元の文章:
**********

青森山田 藤原 優大主将(当時3年/DF/大会優秀選手)

ディフェンスラインが下がってしまい、コンパクトな守備が出来なかった。
沢山のチャンスを決め切れなかったのは自分たちの実力不足。
この1年間、こだわって練習してきたつもりだが、それはやはり「つもり」でしかなかった。

センターバックの自分にマンマークがつくことは斬新で、どうすれば良いか頭が回らなかった。
コーチにアドバイスをもらって対策したが、もっと自分の頭で考えられるような、利口な選手を目指したい。

青森山田の3年間で心に残っている言葉は「欠点を無くせ」と「勝利の神様は細部に宿る」。
その言葉の通りだと思う。全てにおいて詰めが甘かった。
今日の反省点を生かし、もっともっと考えて成長していきたい。

山梨学院の秘策に「どうすれば良いか頭が回らなかった」と話す藤原選手。
彼の頭が真っ白になるほどの山梨学院の奇策に翻弄されつつも、青森山田は一時逆転し、粘り強い戦いを見せました。
青森山田の主将として、常に冷静さを欠かすことなく戦い続け、チームを引っ張る勇姿は見ている人の心を打つものでした。
惜しくも準優勝に終わった青森山田でしたが、学んだことや得るものが大きい決勝戦だったと思います。
今後の成長がますます楽しみです。

歴史に残る名勝負だった決勝戦

全国の頂点を決める決勝戦。
山梨学院が先取点を取るも、青森山田に逆転され、その後は同点の末のPK戦となり、歴史に残る白熱した試合となりました。
それぞれの思いを胸に山梨学院も青森山田も、持てる力をぶつけ合ったことでしょう。
「勝つことだけが素晴らしいことでもなく、負けることだけが残念なことでもない。」という青森山田の黒田監督の言葉通り、最終的に勝つのは、たった1チームのみという厳しい勝負の世界。
青森山田の選手たちにとっては悔しさも残りますが、負けて学ぶことも多く、今後の成長に繋がるいい経験になったのではないでしょうか。

高校年代最高峰、集大成ともいえる選手権しかも決勝戦の大舞台で、監督や選手たちはどんな思いで戦ったのか、その時何を感じていたのか、2020年大会の名勝負を思い出しながら、当時のインタービューを振り返ってみました。

**********

記録のまとめ:
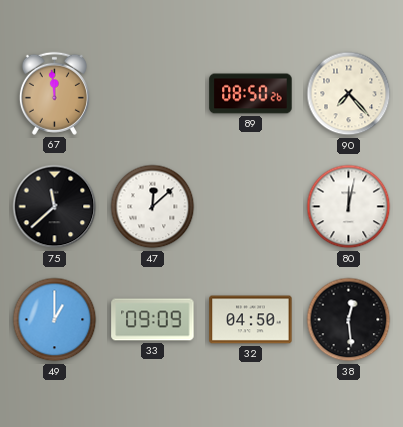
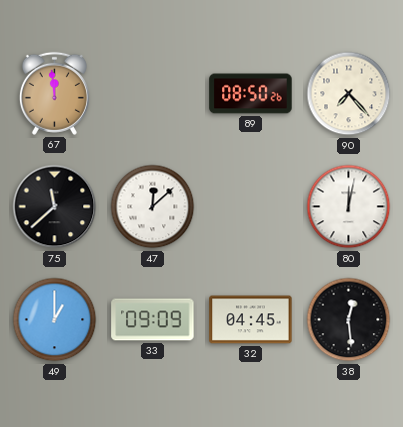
32: 04:50 -> 04:45
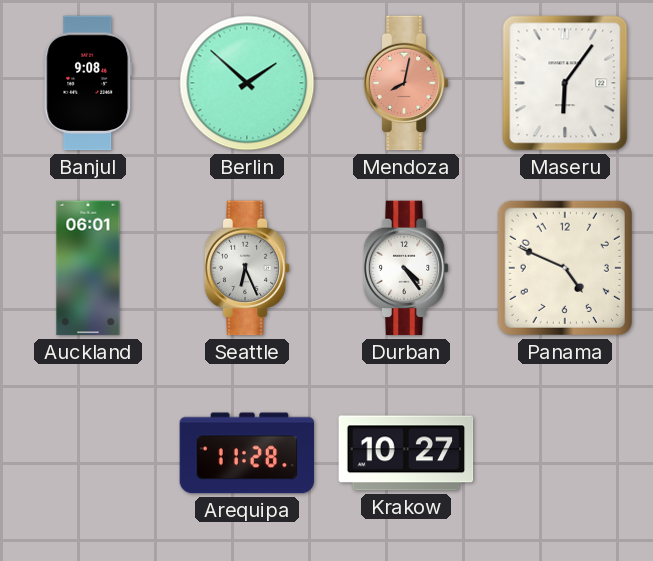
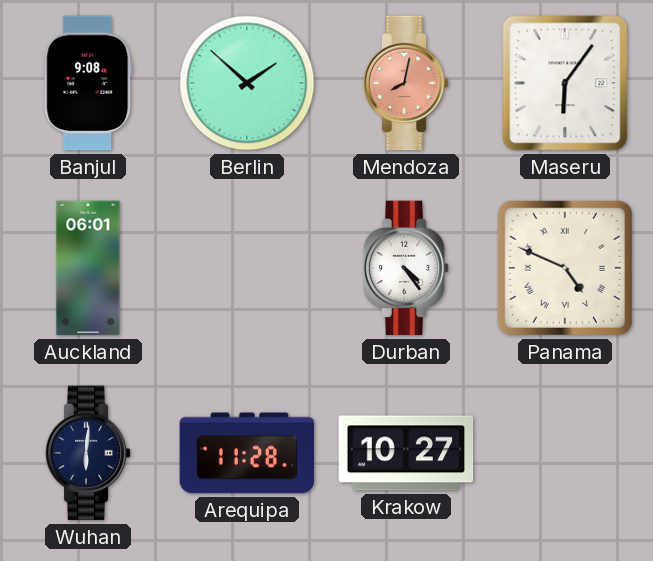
Seattle: 6:26 -> none
Panama numerals: Arabic -> Roman
Wuhan: none -> 6:01
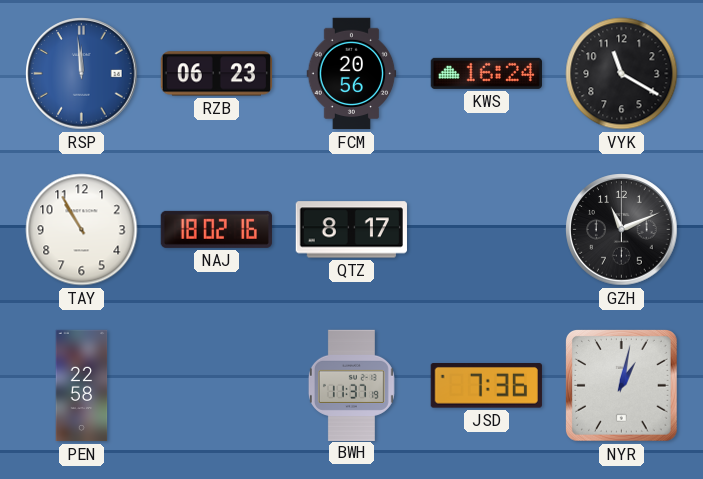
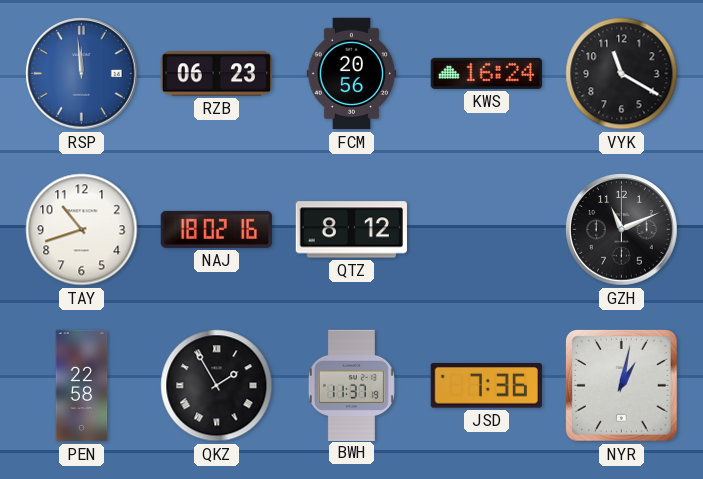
TAY: 10:55 -> 10:42
QTZ: 8:17 -> 8:12
QKZ: none -> 1:55
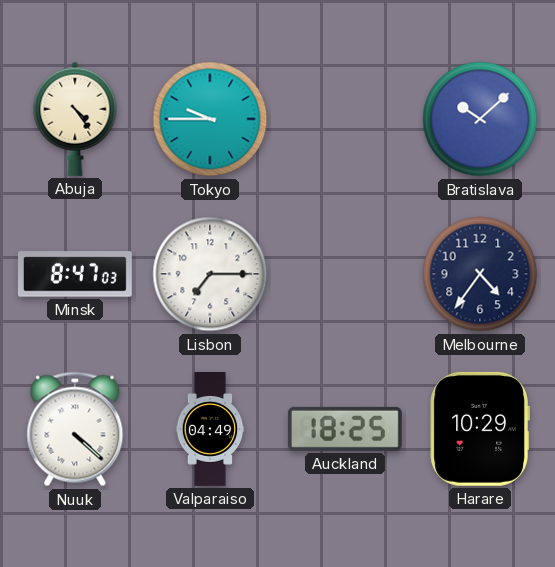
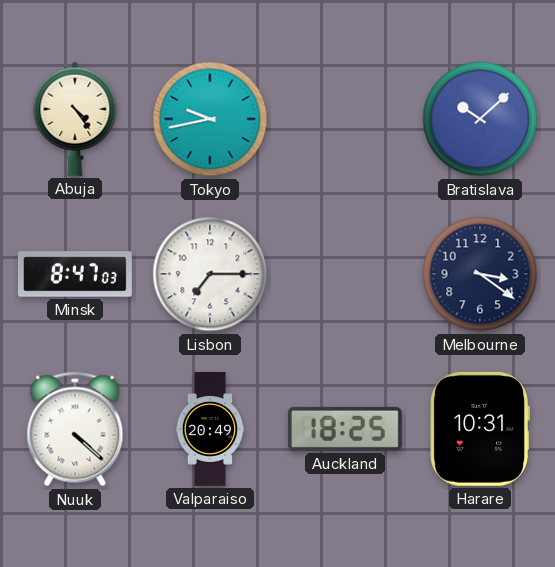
Tokyo: 9:45 -> 9:43
Melbourne: 4:36 -> 3:21
Valparaiso: 04:49 -> 20:49
Harare: 10:29 -> 10:31
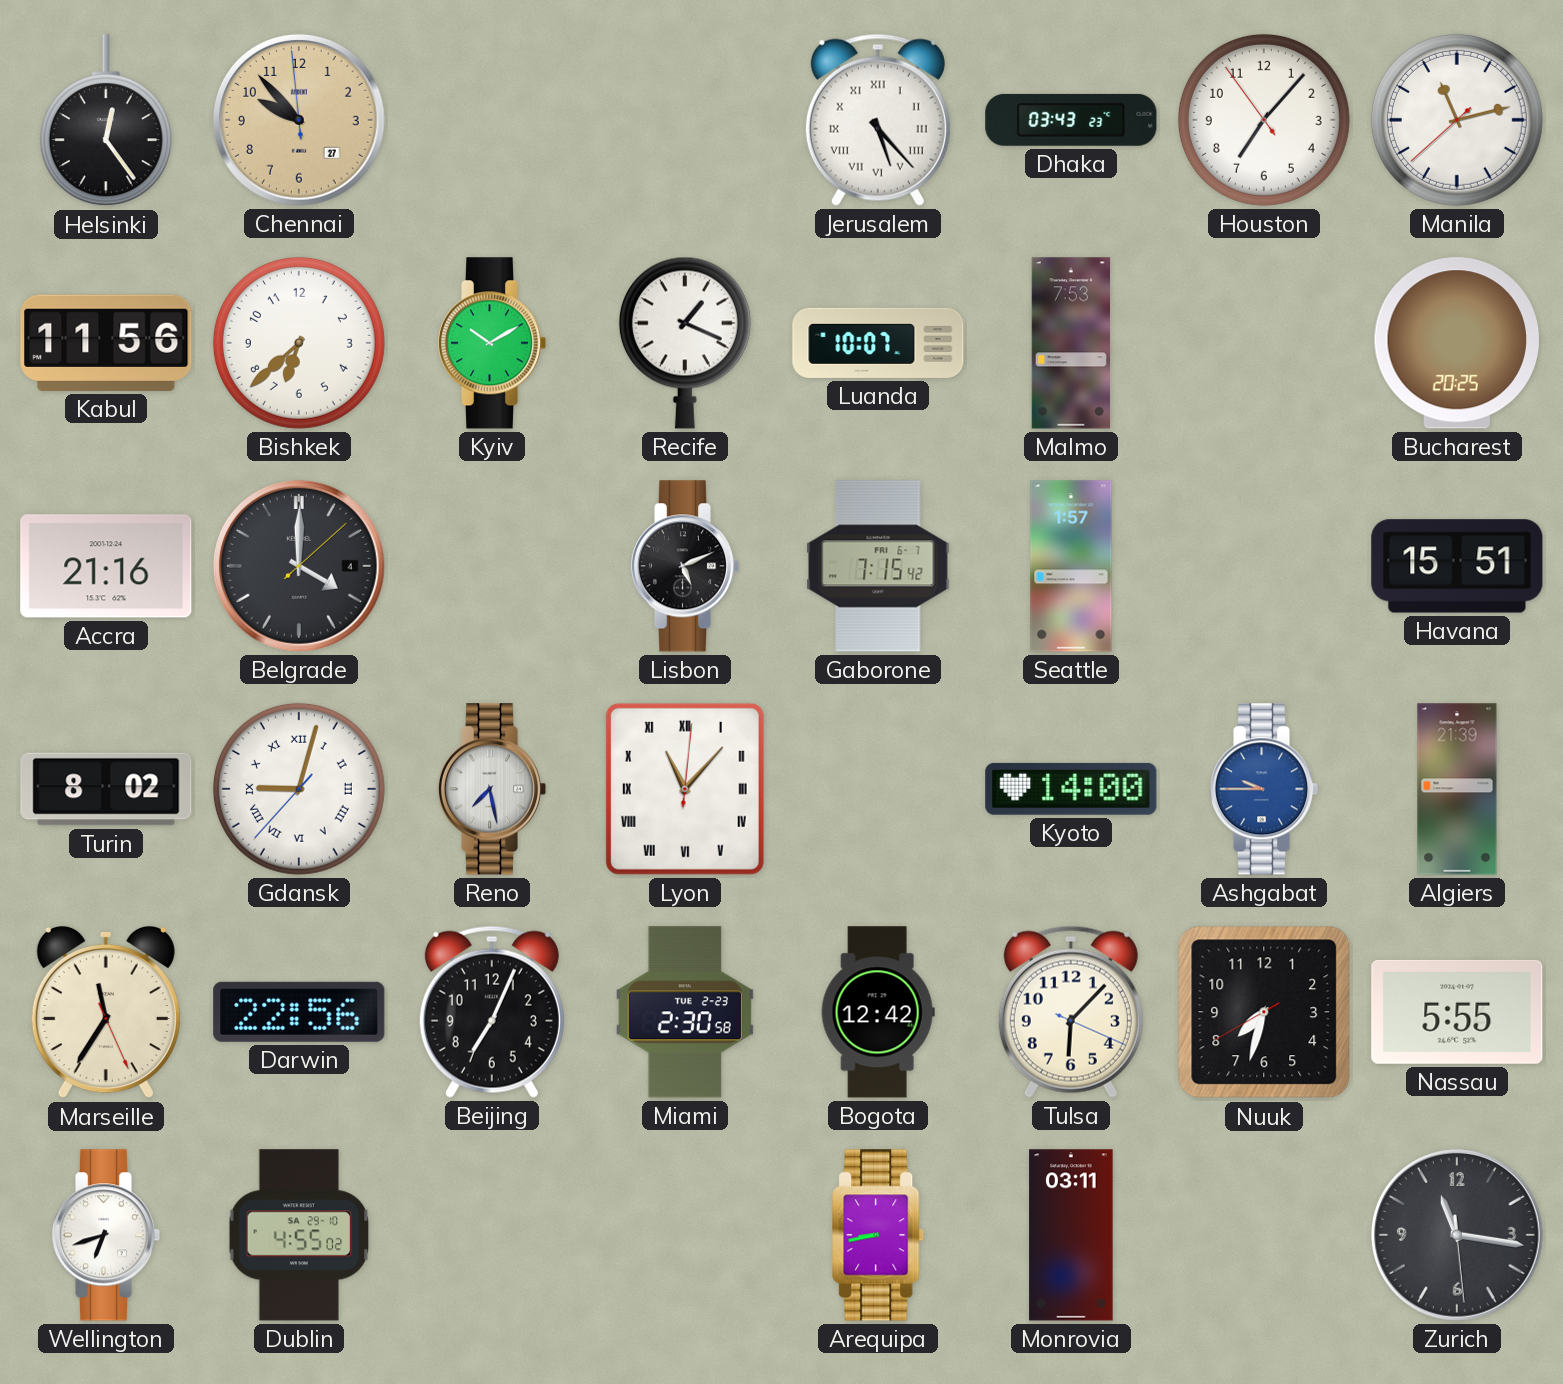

**********

やること: 決勝戦についての文章を、「青森山田の3年間で心に残って」のところから書き始めて「今後の成長がますます楽しみです。」まで、一字も変えずに書き写してください。

答え:
青森山田の3年間で心に残っている言葉は「欠点を無くせ」と「勝利の神様は細部に宿る」。
その言葉の通りだと思う。全てにおいて詰めが甘かった。
今日の反省点を生かし、もっともっと考えて成長していきたい。

山梨学院の秘策に「どうすれば良いか頭が回らなかった」と話す藤原選手。
彼の頭が真っ白になるほどの山梨学院の奇策に翻弄されつつも、青森山田は一時逆転し、粘り強い戦いを見せました。
青森山田の主将として、常に冷静さを欠かすことなく戦い続け、チームを引っ張る勇姿は見ている人の心を打つものでした。
惜しくも準優勝に終わった青森山田でしたが、学んだことや得るものが大きい決勝戦だったと思います。
今後の成長がますます楽しみです。